● **WHAT THE EXERCISE ASKS**
From the entries below, list each line with "format".

● **DATA FOR ANALYSIS**
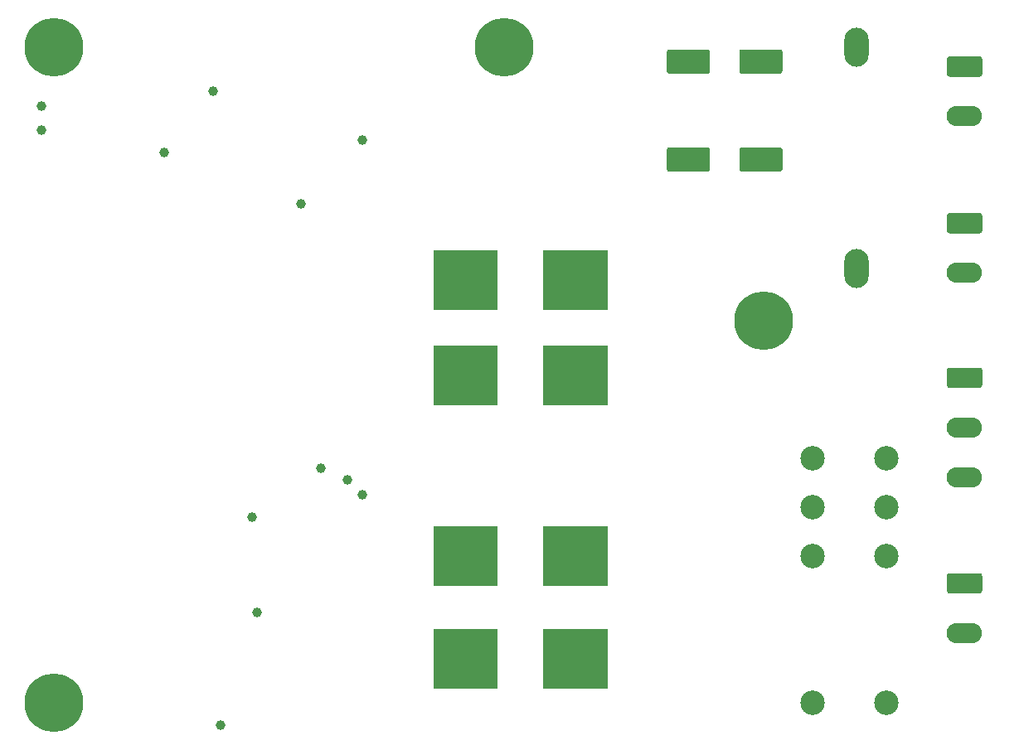
<source format=gbr>
%TF.GenerationSoftware,KiCad,Pcbnew,(5.1.10)-1*%
%TF.CreationDate,2022-11-30T22:02:34+08:00*%
%TF.ProjectId,motor_control,6d6f746f-725f-4636-9f6e-74726f6c2e6b,rev?*%
%TF.SameCoordinates,Original*%
%TF.FileFunction,Soldermask,Bot*%
%TF.FilePolarity,Negative*%
%FSLAX46Y46*%
G04 Gerber Fmt 4.6, Leading zero omitted, Abs format (unit mm)*
G04 Created by KiCad (PCBNEW (5.1.10)-1) date 2022-11-30 22:02:34*
%MOMM*%
%LPD*%
G01*
G04 APERTURE LIST*
%ADD10C,0.100000*%
%ADD11C,0.800000*%
%ADD12C,6.000000*%
%ADD13C,1.000000*%
%ADD14O,3.600000X2.080000*%
%ADD15C,2.500000*%
%ADD16O,2.500000X4.000000*%
G04 APERTURE END LIST*
D10*
G36*
X60500000Y16000000D02*
G01*
X54000000Y16000000D01*
X54000000Y22000000D01*
X60500000Y22000000D01*
X60500000Y16000000D01*
G37*
X60500000Y16000000D02*
X54000000Y16000000D01*
X54000000Y22000000D01*
X60500000Y22000000D01*
X60500000Y16000000D01*
G36*
X60500000Y5500000D02*
G01*
X54000000Y5500000D01*
X54000000Y11500000D01*
X60500000Y11500000D01*
X60500000Y5500000D01*
G37*
X60500000Y5500000D02*
X54000000Y5500000D01*
X54000000Y11500000D01*
X60500000Y11500000D01*
X60500000Y5500000D01*
G36*
X49250000Y5500000D02*
G01*
X42750000Y5500000D01*
X42750000Y11500000D01*
X49250000Y11500000D01*
X49250000Y5500000D01*
G37*
X49250000Y5500000D02*
X42750000Y5500000D01*
X42750000Y11500000D01*
X49250000Y11500000D01*
X49250000Y5500000D01*
G36*
X49250000Y16000000D02*
G01*
X42750000Y16000000D01*
X42750000Y22000000D01*
X49250000Y22000000D01*
X49250000Y16000000D01*
G37*
X49250000Y16000000D02*
X42750000Y16000000D01*
X42750000Y22000000D01*
X49250000Y22000000D01*
X49250000Y16000000D01*
G36*
X60500000Y34500000D02*
G01*
X54000000Y34500000D01*
X54000000Y40500000D01*
X60500000Y40500000D01*
X60500000Y34500000D01*
G37*
X60500000Y34500000D02*
X54000000Y34500000D01*
X54000000Y40500000D01*
X60500000Y40500000D01*
X60500000Y34500000D01*
G36*
X60500000Y44250000D02*
G01*
X54000000Y44250000D01*
X54000000Y50250000D01*
X60500000Y50250000D01*
X60500000Y44250000D01*
G37*
X60500000Y44250000D02*
X54000000Y44250000D01*
X54000000Y50250000D01*
X60500000Y50250000D01*
X60500000Y44250000D01*
G36*
X49250000Y34500000D02*
G01*
X42750000Y34500000D01*
X42750000Y40500000D01*
X49250000Y40500000D01*
X49250000Y34500000D01*
G37*
X49250000Y34500000D02*
X42750000Y34500000D01*
X42750000Y40500000D01*
X49250000Y40500000D01*
X49250000Y34500000D01*
G36*
X49250000Y44250000D02*
G01*
X42750000Y44250000D01*
X42750000Y50250000D01*
X49250000Y50250000D01*
X49250000Y44250000D01*
G37*
X49250000Y44250000D02*
X42750000Y44250000D01*
X42750000Y50250000D01*
X49250000Y50250000D01*
X49250000Y44250000D01*
D11*
%TO.C,SC4*%
X78556810Y44187500D03*
X78556810Y41812500D03*
X76500000Y40625000D03*
X74443190Y41812500D03*
X74443190Y44187500D03*
X76500000Y45375000D03*
D12*
X76500000Y43000000D03*
%TD*%
D11*
%TO.C,SC3*%
X52056810Y72187500D03*
X52056810Y69812500D03*
X50000000Y68625000D03*
X47943190Y69812500D03*
X47943190Y72187500D03*
X50000000Y73375000D03*
D12*
X50000000Y71000000D03*
%TD*%
D13*
%TO.C,TP13*%
X15250000Y60250000D03*
%TD*%
%TO.C,TP12*%
X20250000Y66500000D03*
%TD*%
%TO.C,TP11*%
X2750000Y62500000D03*
%TD*%
%TO.C,TP10*%
X2750000Y65000000D03*
%TD*%
%TO.C,TP9*%
X35500000Y61500000D03*
%TD*%
%TO.C,TP8*%
X35500000Y25250000D03*
%TD*%
%TO.C,TP7*%
X24750000Y13250000D03*
%TD*%
%TO.C,TP6*%
X34000000Y26750000D03*
%TD*%
%TO.C,TP5*%
X29250000Y55000000D03*
%TD*%
%TO.C,TP4*%
X31250000Y28000000D03*
%TD*%
%TO.C,TP3*%
X24250000Y23000000D03*
%TD*%
%TO.C,TP2*%
X21000000Y1750000D03*
%TD*%
D14*
%TO.C,J6*%
X97000000Y11120000D03*
G36*
G01*
X95449600Y17240000D02*
X98550400Y17240000D01*
G75*
G02*
X98800000Y16990400I0J-249600D01*
G01*
X98800000Y15409600D01*
G75*
G02*
X98550400Y15160000I-249600J0D01*
G01*
X95449600Y15160000D01*
G75*
G02*
X95200000Y15409600I0J249600D01*
G01*
X95200000Y16990400D01*
G75*
G02*
X95449600Y17240000I249600J0D01*
G01*
G37*
%TD*%
%TO.C,J5*%
X97000000Y47920000D03*
G36*
G01*
X95449999Y54040000D02*
X98550001Y54040000D01*
G75*
G02*
X98800000Y53790001I0J-249999D01*
G01*
X98800000Y52209999D01*
G75*
G02*
X98550001Y51960000I-249999J0D01*
G01*
X95449999Y51960000D01*
G75*
G02*
X95200000Y52209999I0J249999D01*
G01*
X95200000Y53790001D01*
G75*
G02*
X95449999Y54040000I249999J0D01*
G01*
G37*
%TD*%
D11*
%TO.C,SC2*%
X6056810Y5187500D03*
X6056810Y2812500D03*
X4000000Y1625000D03*
X1943190Y2812500D03*
X1943190Y5187500D03*
X4000000Y6375000D03*
D12*
X4000000Y4000000D03*
%TD*%
D11*
%TO.C,SC1*%
X6056810Y72187500D03*
X6056810Y69812500D03*
X4000000Y68625000D03*
X1943190Y69812500D03*
X1943190Y72187500D03*
X4000000Y73375000D03*
D12*
X4000000Y71000000D03*
%TD*%
D15*
%TO.C,K1*%
X81500000Y29000000D03*
X81500000Y24000000D03*
X81500000Y19000000D03*
X89000000Y29000000D03*
X89000000Y24000000D03*
X89000000Y19000000D03*
X81500000Y4000000D03*
X89000000Y4000000D03*
%TD*%
D14*
%TO.C,J7*%
X97000000Y63920000D03*
G36*
G01*
X95449999Y70040000D02*
X98550001Y70040000D01*
G75*
G02*
X98800000Y69790001I0J-249999D01*
G01*
X98800000Y68209999D01*
G75*
G02*
X98550001Y67960000I-249999J0D01*
G01*
X95449999Y67960000D01*
G75*
G02*
X95200000Y68209999I0J249999D01*
G01*
X95200000Y69790001D01*
G75*
G02*
X95449999Y70040000I249999J0D01*
G01*
G37*
%TD*%
%TO.C,J4*%
X97000000Y27040000D03*
X97000000Y32120000D03*
G36*
G01*
X95449999Y38240000D02*
X98550001Y38240000D01*
G75*
G02*
X98800000Y37990001I0J-249999D01*
G01*
X98800000Y36409999D01*
G75*
G02*
X98550001Y36160000I-249999J0D01*
G01*
X95449999Y36160000D01*
G75*
G02*
X95200000Y36409999I0J249999D01*
G01*
X95200000Y37990001D01*
G75*
G02*
X95449999Y38240000I249999J0D01*
G01*
G37*
%TD*%
D16*
%TO.C,F1*%
X86000000Y48400000D03*
X86000000Y71000000D03*
%TD*%
%TO.C,C15*%
G36*
G01*
X71000000Y60500000D02*
X71000000Y58500000D01*
G75*
G02*
X70750000Y58250000I-250000J0D01*
G01*
X66850000Y58250000D01*
G75*
G02*
X66600000Y58500000I0J250000D01*
G01*
X66600000Y60500000D01*
G75*
G02*
X66850000Y60750000I250000J0D01*
G01*
X70750000Y60750000D01*
G75*
G02*
X71000000Y60500000I0J-250000D01*
G01*
G37*
G36*
G01*
X78400000Y60500000D02*
X78400000Y58500000D01*
G75*
G02*
X78150000Y58250000I-250000J0D01*
G01*
X74250000Y58250000D01*
G75*
G02*
X74000000Y58500000I0J250000D01*
G01*
X74000000Y60500000D01*
G75*
G02*
X74250000Y60750000I250000J0D01*
G01*
X78150000Y60750000D01*
G75*
G02*
X78400000Y60500000I0J-250000D01*
G01*
G37*
%TD*%
%TO.C,C13*%
G36*
G01*
X71000000Y70500000D02*
X71000000Y68500000D01*
G75*
G02*
X70750000Y68250000I-250000J0D01*
G01*
X66850000Y68250000D01*
G75*
G02*
X66600000Y68500000I0J250000D01*
G01*
X66600000Y70500000D01*
G75*
G02*
X66850000Y70750000I250000J0D01*
G01*
X70750000Y70750000D01*
G75*
G02*
X71000000Y70500000I0J-250000D01*
G01*
G37*
G36*
G01*
X78400000Y70500000D02*
X78400000Y68500000D01*
G75*
G02*
X78150000Y68250000I-250000J0D01*
G01*
X74250000Y68250000D01*
G75*
G02*
X74000000Y68500000I0J250000D01*
G01*
X74000000Y70500000D01*
G75*
G02*
X74250000Y70750000I250000J0D01*
G01*
X78150000Y70750000D01*
G75*
G02*
X78400000Y70500000I0J-250000D01*
G01*
G37*
%TD*%
M02*

</source>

● **RESPONSE**
<source format=gbr>
G04 Gerber Fmt 4.6, Leading zero omitted, Abs format (unit mm)*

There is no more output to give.